» **Problem to solve**
Using the data that follows, report how many lines include "Wind"; output no other text.

» **Source records**
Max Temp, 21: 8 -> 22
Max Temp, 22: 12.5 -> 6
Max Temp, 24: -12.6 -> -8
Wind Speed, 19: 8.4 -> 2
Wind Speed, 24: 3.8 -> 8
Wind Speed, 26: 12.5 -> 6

» **Solution**
3